▶ _The data_
•••••

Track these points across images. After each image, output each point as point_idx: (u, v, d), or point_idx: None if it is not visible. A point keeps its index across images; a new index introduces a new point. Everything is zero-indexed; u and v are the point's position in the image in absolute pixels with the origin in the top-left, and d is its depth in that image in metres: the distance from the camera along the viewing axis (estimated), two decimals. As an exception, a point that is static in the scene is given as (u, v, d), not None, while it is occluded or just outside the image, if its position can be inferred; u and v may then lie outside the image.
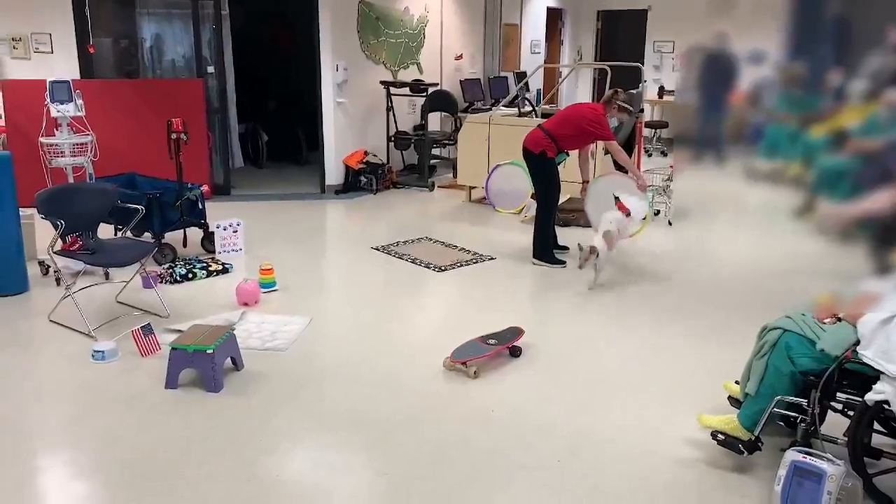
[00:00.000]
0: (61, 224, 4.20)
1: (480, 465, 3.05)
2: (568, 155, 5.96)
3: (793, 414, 2.95)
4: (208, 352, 3.58)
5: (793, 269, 5.80)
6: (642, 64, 9.51)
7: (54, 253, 4.36)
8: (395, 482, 2.92)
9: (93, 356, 3.95)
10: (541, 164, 5.78)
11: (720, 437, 3.01)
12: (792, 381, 2.91)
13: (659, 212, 7.41)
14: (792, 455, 2.67)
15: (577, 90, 13.16)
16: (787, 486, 2.64)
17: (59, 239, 4.36)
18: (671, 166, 7.76)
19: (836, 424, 2.94)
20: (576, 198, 6.98)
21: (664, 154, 11.36)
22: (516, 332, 4.18)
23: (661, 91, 12.11)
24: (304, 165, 9.85)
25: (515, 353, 4.09)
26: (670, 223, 7.20)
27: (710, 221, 7.60)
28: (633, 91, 8.08)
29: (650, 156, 11.01)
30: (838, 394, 2.89)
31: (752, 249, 6.52)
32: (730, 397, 3.38)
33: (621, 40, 13.37)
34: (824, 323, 2.95)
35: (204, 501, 2.77)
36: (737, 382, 3.37)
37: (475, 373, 3.79)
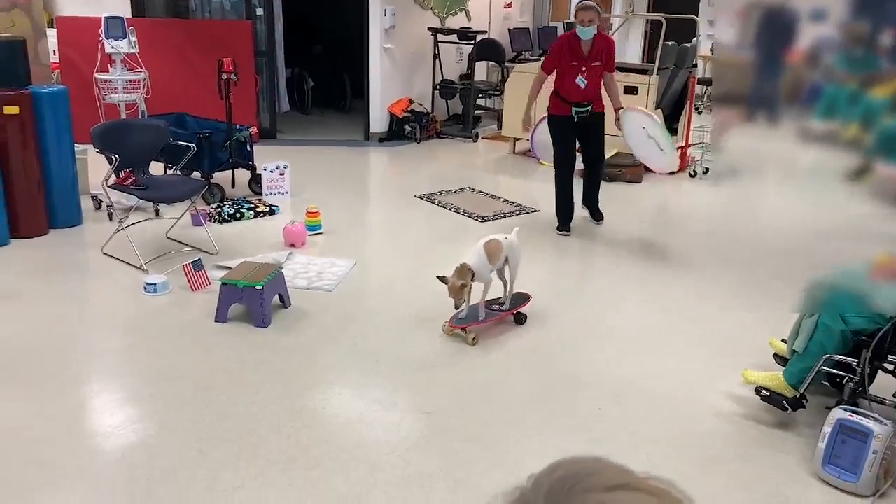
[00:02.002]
0: (116, 158, 4.28)
1: (518, 409, 3.09)
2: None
3: (840, 373, 2.92)
4: (257, 288, 3.66)
5: (844, 231, 5.66)
6: (697, 17, 9.21)
7: (108, 187, 4.46)
8: (435, 420, 2.98)
9: (145, 288, 4.06)
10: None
11: (764, 392, 3.00)
12: (842, 339, 2.87)
13: (707, 170, 7.28)
14: (838, 413, 2.66)
15: (628, 42, 12.84)
16: (831, 443, 2.63)
17: (114, 173, 4.45)
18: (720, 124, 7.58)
19: (884, 386, 2.90)
20: (623, 152, 6.88)
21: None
22: (523, 299, 3.96)
23: (715, 47, 11.75)
24: (348, 112, 9.84)
25: (520, 320, 3.87)
26: (716, 182, 7.07)
27: (760, 181, 7.43)
28: (687, 45, 7.86)
29: (700, 113, 10.74)
30: (889, 355, 2.85)
31: (802, 210, 6.37)
32: (775, 355, 3.36)
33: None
34: (880, 282, 2.90)
35: (253, 429, 2.86)
36: (783, 340, 3.34)
37: (474, 339, 3.60)
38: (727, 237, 5.52)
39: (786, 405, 2.93)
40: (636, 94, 7.02)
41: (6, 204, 4.71)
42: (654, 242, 5.37)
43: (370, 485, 2.57)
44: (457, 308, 3.62)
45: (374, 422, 2.97)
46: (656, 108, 7.12)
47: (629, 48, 12.96)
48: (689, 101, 7.60)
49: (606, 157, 6.79)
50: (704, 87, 11.13)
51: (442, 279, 3.58)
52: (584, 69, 5.05)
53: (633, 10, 12.97)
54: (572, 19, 5.27)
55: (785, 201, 6.96)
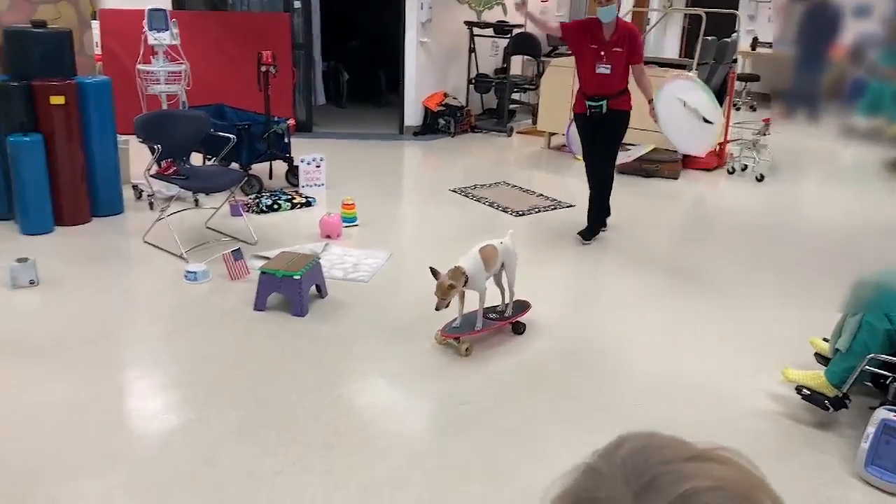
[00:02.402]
0: (158, 148, 4.36)
1: (555, 402, 3.08)
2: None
3: (884, 373, 2.87)
4: (296, 277, 3.70)
5: (887, 229, 5.56)
6: (737, 12, 9.08)
7: (150, 176, 4.54)
8: (471, 411, 2.99)
9: (185, 276, 4.13)
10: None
11: (805, 391, 2.96)
12: (887, 339, 2.82)
13: (747, 167, 7.17)
14: (883, 413, 2.61)
15: (666, 37, 12.68)
16: (874, 444, 2.59)
17: (155, 163, 4.52)
18: (764, 120, 7.47)
19: (930, 387, 2.84)
20: (660, 148, 6.82)
21: (753, 109, 10.92)
22: (522, 307, 3.73)
23: (755, 42, 11.58)
24: (383, 106, 9.88)
25: (518, 329, 3.64)
26: (759, 178, 6.96)
27: (802, 178, 7.32)
28: (727, 40, 7.75)
29: (738, 109, 10.59)
30: (936, 356, 2.79)
31: (844, 208, 6.26)
32: (817, 354, 3.31)
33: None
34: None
35: (292, 416, 2.90)
36: (825, 339, 3.29)
37: (467, 350, 3.39)
38: (767, 234, 5.44)
39: (827, 405, 2.89)
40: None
41: (51, 192, 4.81)
42: (691, 239, 5.32)
43: (407, 473, 2.59)
44: (437, 309, 3.29)
45: (411, 411, 2.99)
46: (694, 104, 7.04)
47: (667, 43, 12.81)
48: (728, 97, 7.50)
49: (643, 152, 6.75)
50: (744, 83, 10.98)
51: (434, 272, 3.34)
52: (602, 54, 4.64)
53: (671, 4, 12.81)
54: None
55: (827, 198, 6.89)
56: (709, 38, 7.09)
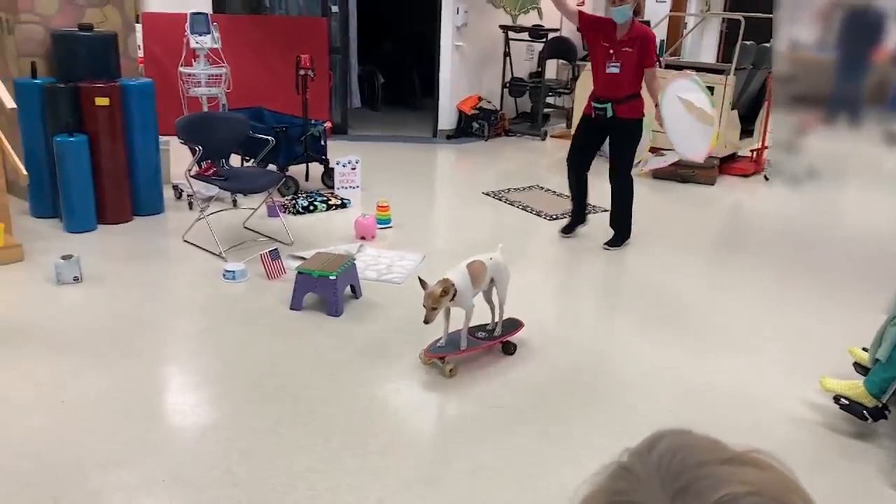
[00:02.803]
0: (199, 149, 4.45)
1: (586, 406, 3.08)
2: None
3: (926, 384, 2.82)
4: (331, 278, 3.75)
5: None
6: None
7: (191, 177, 4.63)
8: (504, 414, 3.00)
9: (224, 275, 4.20)
10: None
11: (843, 401, 2.92)
12: (929, 349, 2.77)
13: (780, 170, 7.08)
14: (923, 424, 2.57)
15: (703, 42, 12.56)
16: (914, 456, 2.54)
17: (196, 164, 4.62)
18: (799, 125, 7.36)
19: (973, 399, 2.79)
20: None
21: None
22: (513, 326, 3.55)
23: (793, 45, 11.39)
24: (417, 109, 9.93)
25: (509, 350, 3.48)
26: (795, 184, 6.87)
27: (842, 184, 7.20)
28: (766, 45, 7.65)
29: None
30: (980, 367, 2.74)
31: (887, 215, 6.15)
32: (855, 363, 3.27)
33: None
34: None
35: (327, 414, 2.94)
36: (864, 349, 3.24)
37: (451, 371, 3.23)
38: (805, 241, 5.37)
39: (866, 415, 2.85)
40: (712, 93, 6.87)
41: (95, 191, 4.93)
42: (727, 245, 5.27)
43: (440, 474, 2.61)
44: (426, 321, 3.13)
45: (444, 413, 3.02)
46: (732, 109, 6.98)
47: (704, 47, 12.69)
48: (766, 102, 7.41)
49: (679, 158, 6.68)
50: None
51: (422, 282, 3.21)
52: (612, 52, 4.58)
53: (709, 9, 12.69)
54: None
55: (868, 205, 6.75)
56: (747, 42, 7.01)
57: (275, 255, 4.24)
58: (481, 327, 3.52)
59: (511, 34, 8.72)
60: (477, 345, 3.40)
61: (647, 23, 10.62)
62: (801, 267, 4.83)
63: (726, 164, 7.17)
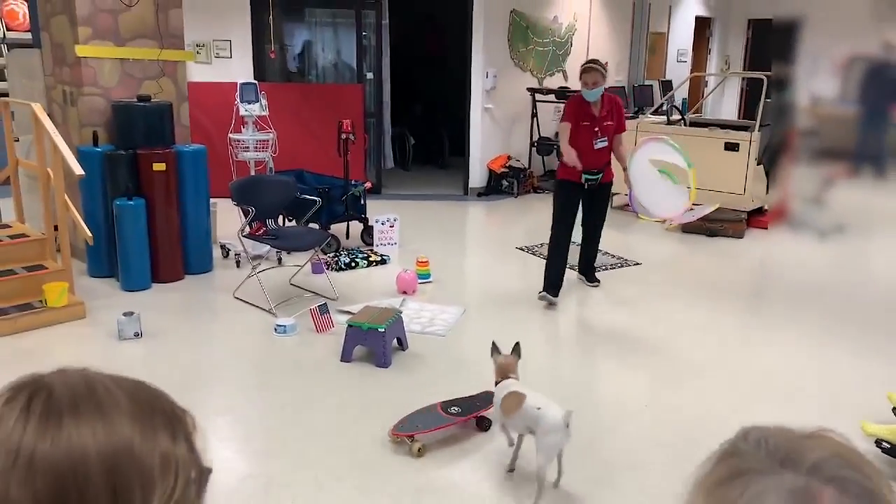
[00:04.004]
0: (252, 210, 4.70)
1: (638, 452, 3.19)
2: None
3: (966, 428, 2.90)
4: (380, 330, 3.93)
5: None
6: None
7: (243, 237, 4.87)
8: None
9: (275, 329, 4.40)
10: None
11: (885, 444, 3.00)
12: (967, 393, 2.86)
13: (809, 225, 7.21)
14: (965, 465, 2.64)
15: (724, 100, 12.85)
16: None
17: (247, 224, 4.87)
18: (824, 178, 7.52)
19: None
20: (724, 207, 6.92)
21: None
22: (488, 400, 3.33)
23: (815, 101, 11.62)
24: (445, 168, 10.24)
25: (484, 425, 3.35)
26: (825, 237, 6.98)
27: (869, 236, 7.29)
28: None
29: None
30: None
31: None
32: (894, 409, 3.34)
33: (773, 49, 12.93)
34: None
35: (382, 462, 3.08)
36: (903, 394, 3.33)
37: (419, 450, 3.09)
38: (836, 292, 5.46)
39: (908, 458, 2.93)
40: (737, 150, 7.09)
41: (150, 251, 5.19)
42: (760, 296, 5.38)
43: (496, 516, 2.73)
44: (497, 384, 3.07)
45: (492, 461, 3.14)
46: (758, 164, 7.15)
47: (725, 105, 12.97)
48: (789, 156, 7.58)
49: (707, 212, 6.85)
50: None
51: (495, 349, 3.17)
52: (596, 129, 4.82)
53: (728, 68, 13.02)
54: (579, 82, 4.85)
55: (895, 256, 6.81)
56: (769, 99, 7.24)
57: (323, 309, 4.44)
58: (454, 402, 3.37)
59: (538, 96, 9.04)
60: (447, 422, 3.24)
61: (669, 82, 10.92)
62: (834, 317, 4.92)
63: (754, 218, 7.31)
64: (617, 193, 8.11)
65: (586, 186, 4.89)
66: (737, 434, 0.73)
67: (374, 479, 2.95)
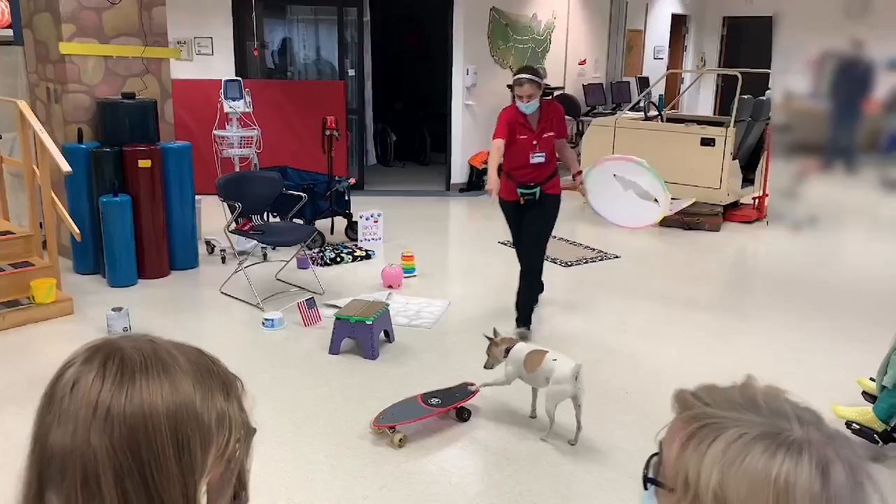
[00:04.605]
0: (238, 206, 4.75)
1: (611, 433, 3.30)
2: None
3: (930, 409, 3.05)
4: (368, 322, 4.01)
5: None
6: (770, 70, 9.42)
7: (230, 232, 4.93)
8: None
9: (263, 323, 4.46)
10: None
11: (855, 426, 3.14)
12: (930, 375, 3.01)
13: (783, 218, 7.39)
14: (929, 444, 2.79)
15: (700, 97, 13.05)
16: (922, 473, 2.76)
17: (234, 220, 4.92)
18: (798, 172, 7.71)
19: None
20: (701, 201, 7.08)
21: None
22: (467, 392, 3.50)
23: (787, 95, 11.88)
24: (426, 165, 10.32)
25: (463, 416, 3.44)
26: (799, 229, 7.17)
27: (840, 229, 7.49)
28: (762, 98, 8.06)
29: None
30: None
31: (886, 257, 6.42)
32: (864, 392, 3.49)
33: (746, 47, 13.17)
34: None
35: (375, 449, 3.17)
36: (871, 379, 3.47)
37: (400, 441, 3.18)
38: (808, 283, 5.63)
39: (876, 438, 3.07)
40: (713, 145, 7.24)
41: (136, 247, 5.22)
42: (735, 288, 5.53)
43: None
44: (486, 367, 3.47)
45: (477, 450, 3.24)
46: (733, 159, 7.32)
47: (701, 102, 13.17)
48: (766, 152, 7.76)
49: (685, 206, 7.01)
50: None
51: (495, 332, 3.50)
52: (535, 143, 4.35)
53: (704, 65, 13.22)
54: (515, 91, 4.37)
55: (868, 249, 7.03)
56: (745, 96, 7.40)
57: (311, 303, 4.51)
58: (434, 393, 3.47)
59: (518, 92, 9.14)
60: (427, 413, 3.33)
61: (646, 79, 11.07)
62: (808, 307, 5.08)
63: (730, 212, 7.48)
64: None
65: (522, 202, 4.46)
66: (679, 399, 0.81)
67: (359, 469, 3.04)
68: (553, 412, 3.22)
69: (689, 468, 0.73)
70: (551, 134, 4.42)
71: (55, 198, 4.80)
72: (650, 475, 0.79)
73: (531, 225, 4.52)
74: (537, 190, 4.44)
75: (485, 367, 3.49)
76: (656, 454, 0.80)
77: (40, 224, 4.99)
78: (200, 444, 0.72)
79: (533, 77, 4.29)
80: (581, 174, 4.57)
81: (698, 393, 0.80)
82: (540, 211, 4.51)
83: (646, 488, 0.79)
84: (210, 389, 0.75)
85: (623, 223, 4.77)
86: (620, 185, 4.52)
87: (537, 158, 4.39)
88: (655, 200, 4.42)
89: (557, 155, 4.52)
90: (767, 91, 8.76)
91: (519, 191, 4.43)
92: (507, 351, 3.41)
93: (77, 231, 4.72)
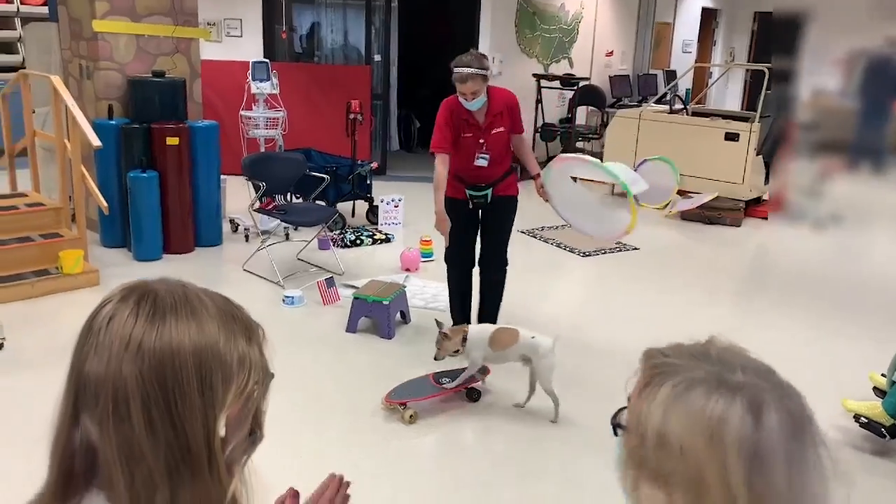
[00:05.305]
0: (263, 185, 4.84)
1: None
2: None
3: (939, 405, 3.06)
4: (385, 303, 4.08)
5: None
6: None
7: (254, 211, 5.02)
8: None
9: (283, 300, 4.55)
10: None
11: (863, 420, 3.16)
12: (941, 372, 3.02)
13: (808, 215, 7.35)
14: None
15: (728, 90, 12.95)
16: (928, 467, 2.78)
17: (258, 199, 5.01)
18: (824, 168, 7.66)
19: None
20: (724, 196, 7.07)
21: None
22: (479, 372, 3.50)
23: (816, 93, 11.75)
24: (451, 152, 10.35)
25: (473, 396, 3.48)
26: (820, 225, 7.13)
27: (863, 229, 7.43)
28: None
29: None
30: None
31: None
32: (875, 388, 3.51)
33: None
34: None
35: (386, 426, 3.25)
36: (883, 375, 3.49)
37: (411, 417, 3.24)
38: (827, 280, 5.61)
39: (884, 432, 3.09)
40: (737, 140, 7.21)
41: (162, 223, 5.33)
42: (753, 282, 5.53)
43: (492, 479, 2.89)
44: (436, 359, 3.38)
45: (486, 429, 3.30)
46: (757, 155, 7.28)
47: (729, 96, 13.07)
48: (785, 147, 7.71)
49: (706, 200, 7.00)
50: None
51: (438, 323, 3.44)
52: (481, 141, 3.75)
53: (733, 59, 13.11)
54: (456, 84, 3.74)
55: (891, 249, 6.97)
56: (770, 91, 7.36)
57: (330, 282, 4.59)
58: (445, 373, 3.47)
59: (543, 82, 9.15)
60: (438, 391, 3.39)
61: (673, 72, 10.98)
62: (824, 303, 5.07)
63: (751, 207, 7.45)
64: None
65: (470, 205, 3.87)
66: (646, 353, 0.88)
67: (371, 443, 3.12)
68: (553, 388, 3.29)
69: (641, 410, 0.80)
70: (501, 130, 3.78)
71: (85, 172, 4.92)
72: (617, 422, 0.85)
73: (490, 235, 3.98)
74: (488, 192, 3.83)
75: (435, 359, 3.40)
76: (625, 407, 0.86)
77: (70, 197, 5.12)
78: (222, 381, 0.79)
79: (478, 70, 3.59)
80: (540, 177, 3.96)
81: (664, 348, 0.86)
82: (496, 217, 3.94)
83: (615, 434, 0.85)
84: (233, 333, 0.82)
85: (591, 232, 4.20)
86: (581, 191, 4.05)
87: (481, 160, 3.75)
88: (635, 199, 3.79)
89: (516, 152, 3.95)
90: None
91: (469, 193, 3.82)
92: (464, 339, 3.36)
93: (105, 205, 4.83)
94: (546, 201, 4.03)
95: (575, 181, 4.11)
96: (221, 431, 0.81)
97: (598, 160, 3.96)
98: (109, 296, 0.81)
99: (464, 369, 3.53)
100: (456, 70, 3.65)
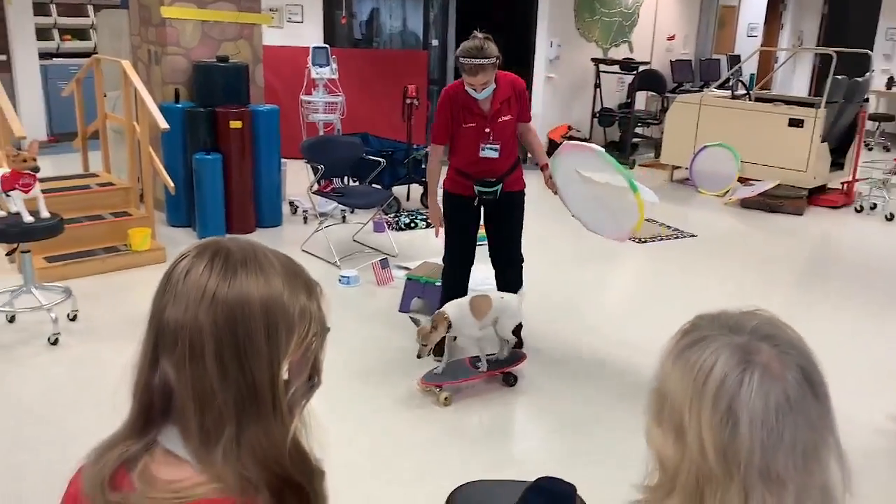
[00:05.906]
0: (321, 168, 4.96)
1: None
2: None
3: None
4: (437, 284, 4.14)
5: None
6: (871, 51, 9.00)
7: (312, 193, 5.15)
8: (594, 410, 3.30)
9: (339, 280, 4.67)
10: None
11: (921, 413, 3.09)
12: None
13: (875, 205, 7.12)
14: None
15: (795, 75, 12.56)
16: None
17: (316, 182, 5.14)
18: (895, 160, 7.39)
19: None
20: (785, 184, 6.90)
21: (886, 149, 10.65)
22: (515, 357, 3.54)
23: (890, 82, 11.30)
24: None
25: (509, 381, 3.50)
26: (889, 217, 6.89)
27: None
28: (859, 79, 7.73)
29: (870, 149, 10.37)
30: None
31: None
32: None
33: (850, 26, 12.56)
34: None
35: (434, 401, 3.33)
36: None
37: (446, 399, 3.28)
38: (892, 273, 5.44)
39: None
40: (801, 126, 7.02)
41: (225, 203, 5.52)
42: (814, 273, 5.40)
43: (534, 465, 2.94)
44: (419, 356, 3.29)
45: (523, 412, 3.35)
46: (822, 142, 7.08)
47: (796, 81, 12.68)
48: (858, 136, 7.47)
49: (767, 188, 6.84)
50: (877, 123, 10.73)
51: (414, 321, 3.37)
52: (487, 130, 3.47)
53: (801, 43, 12.70)
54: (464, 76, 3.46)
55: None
56: (839, 77, 7.12)
57: (384, 263, 4.69)
58: (479, 357, 3.45)
59: (602, 67, 9.06)
60: (473, 375, 3.40)
61: (737, 56, 10.71)
62: (885, 297, 4.93)
63: (815, 196, 7.25)
64: (679, 167, 8.15)
65: (477, 202, 3.61)
66: (693, 318, 0.93)
67: (430, 412, 3.20)
68: (511, 336, 3.46)
69: (661, 368, 0.88)
70: (509, 118, 3.50)
71: (153, 153, 5.13)
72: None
73: (504, 233, 3.77)
74: (498, 188, 3.56)
75: (418, 357, 3.30)
76: None
77: (138, 178, 5.34)
78: (285, 330, 0.88)
79: (487, 60, 3.33)
80: (548, 167, 3.69)
81: (704, 315, 0.91)
82: (509, 213, 3.73)
83: None
84: (296, 288, 0.90)
85: (602, 232, 3.86)
86: (588, 185, 3.65)
87: (489, 151, 3.49)
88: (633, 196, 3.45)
89: (523, 141, 3.72)
90: (867, 73, 8.35)
91: (476, 188, 3.53)
92: (449, 326, 3.31)
93: (172, 185, 5.03)
94: (555, 193, 3.79)
95: (579, 174, 3.75)
96: (284, 375, 0.89)
97: (603, 150, 3.62)
98: (185, 251, 0.90)
99: (492, 355, 3.48)
100: (465, 62, 3.35)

•••••

▶ _Work request_
Once you find the line with "9: (93, 356, 3.95)" above, print it and every line after it up to and including the line with "31: (752, 249, 6.52)", exactly as written and nothing else.

▶ _Your solution_
9: (93, 356, 3.95)
10: (541, 164, 5.78)
11: (720, 437, 3.01)
12: (792, 381, 2.91)
13: (659, 212, 7.41)
14: (792, 455, 2.67)
15: (577, 90, 13.16)
16: (787, 486, 2.64)
17: (59, 239, 4.36)
18: (671, 166, 7.76)
19: (836, 424, 2.94)
20: (576, 198, 6.98)
21: (664, 154, 11.36)
22: (516, 332, 4.18)
23: (661, 91, 12.11)
24: (304, 165, 9.85)
25: (515, 353, 4.09)
26: (670, 223, 7.20)
27: (710, 221, 7.60)
28: (633, 91, 8.08)
29: (650, 156, 11.01)
30: (838, 394, 2.89)
31: (752, 249, 6.52)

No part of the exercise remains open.